A new art exhibition of black female artists at London’s HOFA Gallery in London. The HOFA Gallery and ADA contemporary art gallery (Accra, Ghana) joined forces to premiere an all-female group exhibition, Mother of Mankind.
The exhibition showcases an international selection of 16 emerging artists. The show is the first of its kind to be showcased by both galleries and was curated by Adora Mba, Founder of ADA\ contemporary art gallery.
Mother of Mankind sheds light on a new generation of rising artists whose work challenges and deconstructs art historical canons of representation – recurring motives which often marginalize and obliterate Black figures, and in particular, the Black female figure. Award-winning artists such as Emma Prempeh and Jamilla Okubo will appear alongside 14 other headline artists hailing from Nigeria, Canada, UK, South Africa, Ghana, US and France. The artists share a bold figurative approach and a courageous, spirited embrace of mixed media that make the show a spectacular display of colours, lighting contrasts, and styles of portraiture that range from classic, austere, and prestigious to surreal, sensual, and playful.
The exhibition, which runs until August 31. It will be the largest exhibition of all-female artists of African descent, showcasing work around the subject of black femininity by 18 women.
Speaking to AOL, exhibition curator, Adora Mba, said she is proud to be bringing together what she said could be the start of “something special”, adding it feels like a “sisterhood”.
She said, “It was about bringing together incredible artists and giving them the platform they deserve. This is just the beginning. To do it in London is special because it’s at the centre of the art world and is a place with so many different cultures.
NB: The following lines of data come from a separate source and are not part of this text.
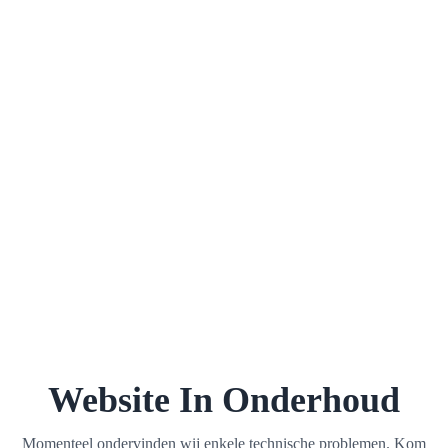
Website In Onderhoud
Momenteel ondervinden wij enkele technische problemen. Kom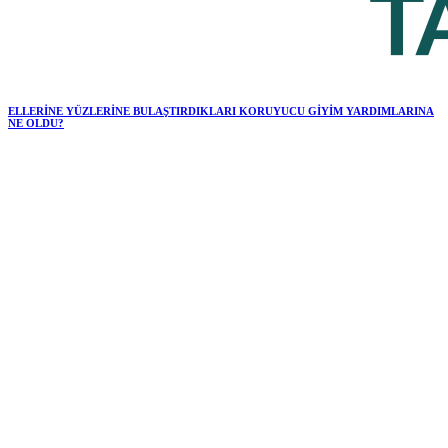
ELLERİNE YÜZLERİNE BULAŞTIRDIKLARI KORUYUCU GİYİM YARDIMLARINA
NE OLDU?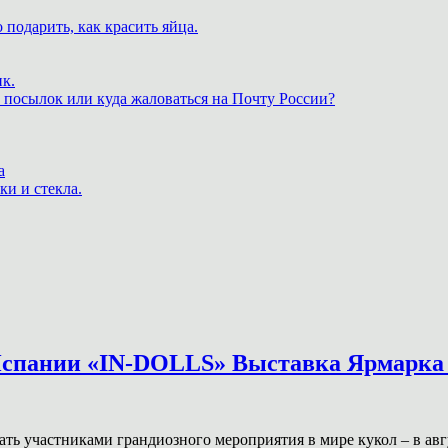
 подарить, как красить яйца.
к.
 посылок или куда жаловаться на Почту России?
а
ки и стекла.
Испании «IN-DOLLS» Выставка Ярмарка 
ать участниками грандиозного мероприятия в мире кукол – в авг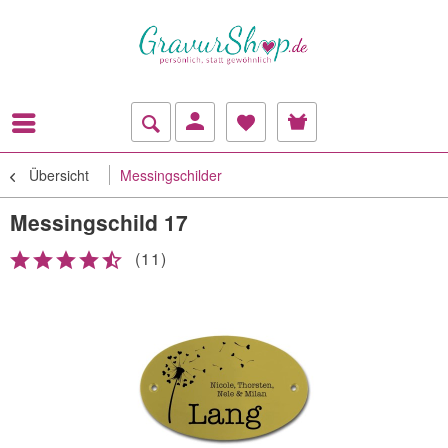
Übersicht
Messingschilder
Messingschild 17
(
11
)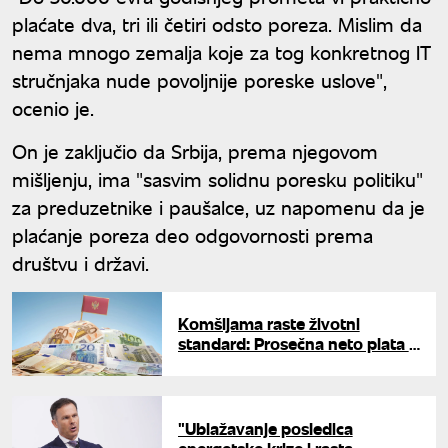
plaćate dva, tri ili četiri odsto poreza. Mislim da
nema mnogo zemalja koje za tog konkretnog IT
stručnjaka nude povoljnije poreske uslove",
ocenio je.
On je zaključio da Srbija, prema njegovom
mišljenju, ima "sasvim solidnu poresku politiku"
za preduzetnike i paušalce, uz napomenu da je
plaćanje poreza deo odgovornosti prema
društvu i državi.
Komšijama raste životni
standard: Prosečna neto plata u
Crnoj Gori porasla na 1.033 evra
"Ublažavanje posledica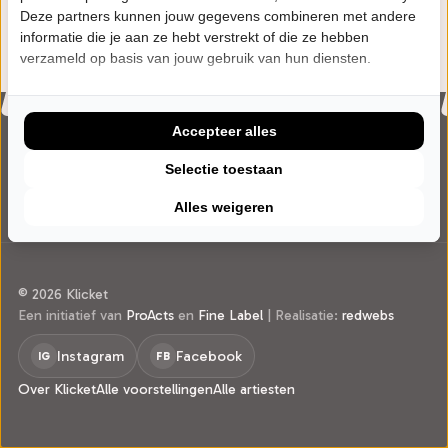
Deze partners kunnen jouw gegevens combineren met andere
W
Website
informatie die je aan ze hebt verstrekt of die ze hebben
verzameld op basis van jouw gebruik van hun diensten.
Accepteer alles
Selectie toestaan
Alles weigeren
© 2026 Klicket
Een initiatief van
ProActs
en
Fine Label
|
Realisatie:
redwebs
Instagram
Facebook
IG
FB
Over Klicket
Alle voorstellingen
Alle artiesten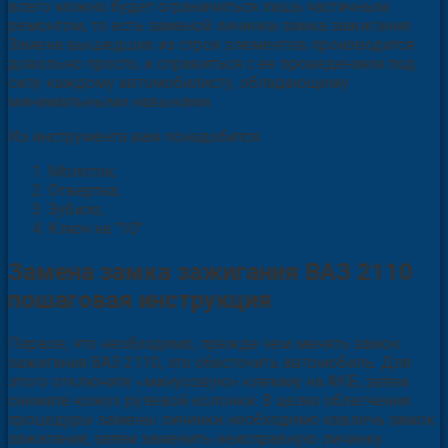
всего можно будет ограничиться лишь частичным
ремонтом, то есть заменой личинки замка зажигания.
Замена вышедших из строя элементов производится
довольно просто, и справиться с ее проведением под
силу каждому автомобилисту, обладающему
минимальными навыками.
Из инструмента вам понадобится:
Молоток;
Отвертка;
Зубило;
Ключ на "10".
Замена замка зажигания ВАЗ 2110
пошаговая инструкция
Первое, что необходимо, прежде чем менять замок
зажигания ВАЗ 2110, это обесточить автомобиль. Для
этого отключите «минусовую» клемму на АКБ, затем
снимите кожух рулевой колонки. В целях облегчения
процедуры замены личинки необходимо извлечь замок
зажигания, затем заменить неисправную личинку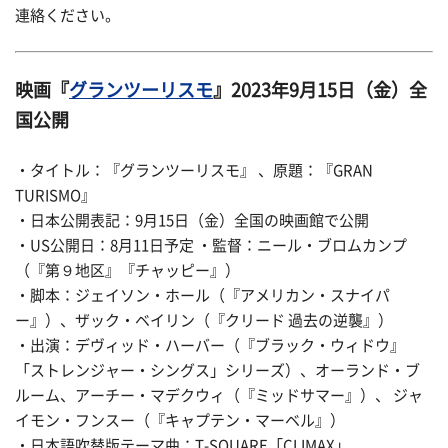
連絡ください。
映画『
グランツーリスモ
』2023年9月15日（金）全
国公開
・タイトル：『グランツーリスモ』 、原題：『GRAN
TURISMO』
・日本公開表記：9月15日（金）全国の映画館で公開
・US公開日：8月11日予定 ・監督：ニール・ブロムカンプ
（『第９地区』『チャッピー』）
・脚本：ジェイソン・ホール（『アメリカン・スナイパ
ー』）、ザック・ベイリン（『クリード 過去の逆襲』）
・出演：デヴィッド・ハーバー（『ブラック・ウィドウ』
「ストレンジャー・シングス」シリーズ）、オーランド・ブ
ルーム、アーチー・マデクウィ（『ミッドサマー』）、 ジャ
イモン・フンスー（『キャプテン・マーベル』）
・日本語吹替版テーマ曲：T-SQUARE「CLIMAX」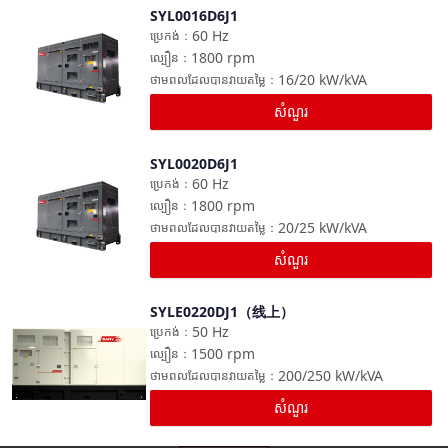
SYL0016D6J1
ប្រៀបធៀប
60
Hz
ប្រេកង់
：
1800
rpm
ល្បឿន
：
16/20
kW/kVA
ថាមពលដែលបានវាយតម្លៃ
：
សំណួរ
SYL0020D6J1
ប្រៀបធៀប
60
Hz
ប្រេកង់
：
1800
rpm
ល្បឿន
：
20/25
kW/kVA
ថាមពលដែលបានវាយតម្លៃ
：
សំណួរ
SYLE0220DJ1（线上）
ប្រៀបធៀប
50
Hz
ប្រេកង់
：
1500
rpm
ល្បឿន
：
200/250
kW/kVA
ថាមពលដែលបានវាយតម្លៃ
：
សំណួរ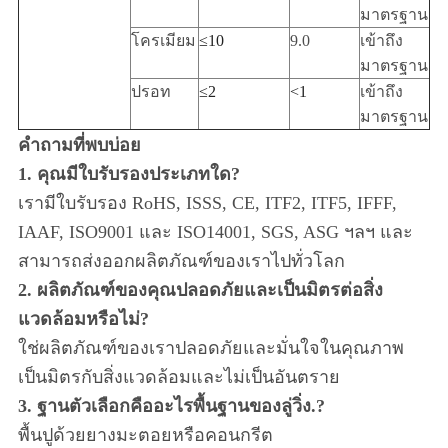
มาตรฐาน
โครเมียม
≤
10
9.0
เข้าถึง
มาตรฐาน
ปรอท
≤
2
<
1
เข้าถึง
มาตรฐาน
คำถามที่พบบ่อย
1. คุณมีใบรับรองประเภทใด?
เรามีใบรับรอง RoHS, ISSS, CE, ITF2, ITF5, IFFF,
IAAF, ISO9001 และ ISO14001, SGS, ASG ฯลฯ และ
สามารถส่งออกผลิตภัณฑ์ของเราไปทั่วโลก
2. ผลิตภัณฑ์ของคุณปลอดภัยและเป็นมิตรต่อสิ่ง
แวดล้อมหรือไม่?
ใช่ผลิตภัณฑ์ของเราปลอดภัยและมั่นใจในคุณภาพ
เป็นมิตรกับสิ่งแวดล้อมและไม่เป็นอันตราย
3.
ฐานตัวเลือกคืออะไร
พื้นฐาน
ของลู่วิ่ง.?
พื้นปูด้วยยางมะตอยหรือคอนกรีต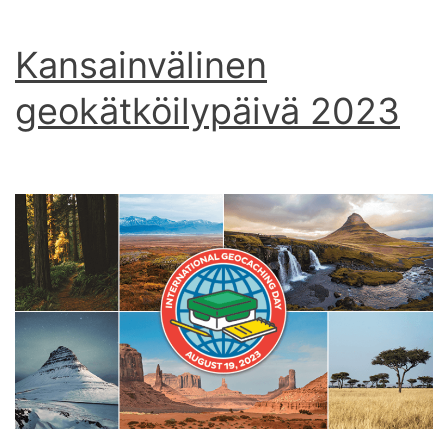
Kansainvälinen
geokätköilypäivä 2023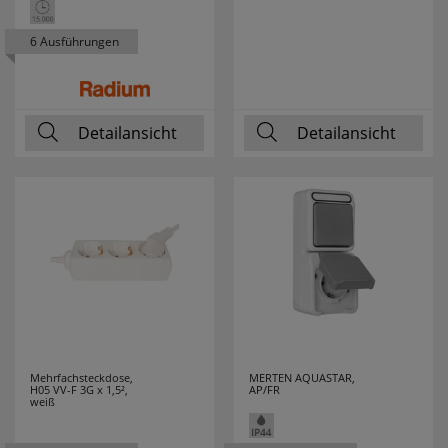
6 Ausführungen
Detailansicht
Detailansicht
Mehrfachsteckdose,
MERTEN AQUASTAR,
H05 VV-F 3G x 1,5²,
AP/FR
weiß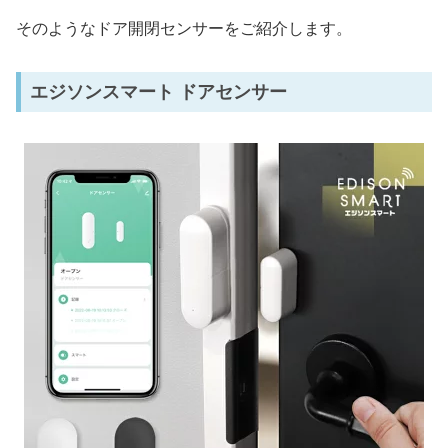
そのようなドア開閉センサーをご紹介します。
エジソンスマート ドアセンサー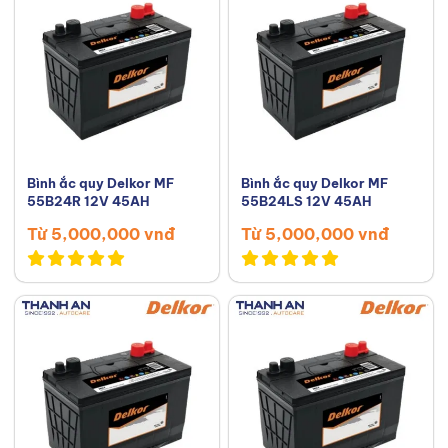
Bình ắc quy Delkor MF
Bình ắc quy Delkor MF
55B24R 12V 45AH
55B24LS 12V 45AH
Từ 5,000,000 vnđ
Từ 5,000,000 vnđ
“I am a Nigerian, I’m Ghanaian but I was born and raised in England, so I’m British. I think there is something about that global cross-continental dialogue which I wanted to bring. It is a like a world map of what is going on with the artists.”
Ms Mba said after promoting contemporary African art for many years, she is pleased the rest of the world has “caught on”. She added, “Everyone is like ‘we get it and it is amazing’. I am really glad that the artists are being recognised. “Emotionally, I feel like I am living my dream come true.”
The exhibition opens its doors to the public on Thursday 22 July and marks a return to normality for the art gallery following an end to restrictions on Monday.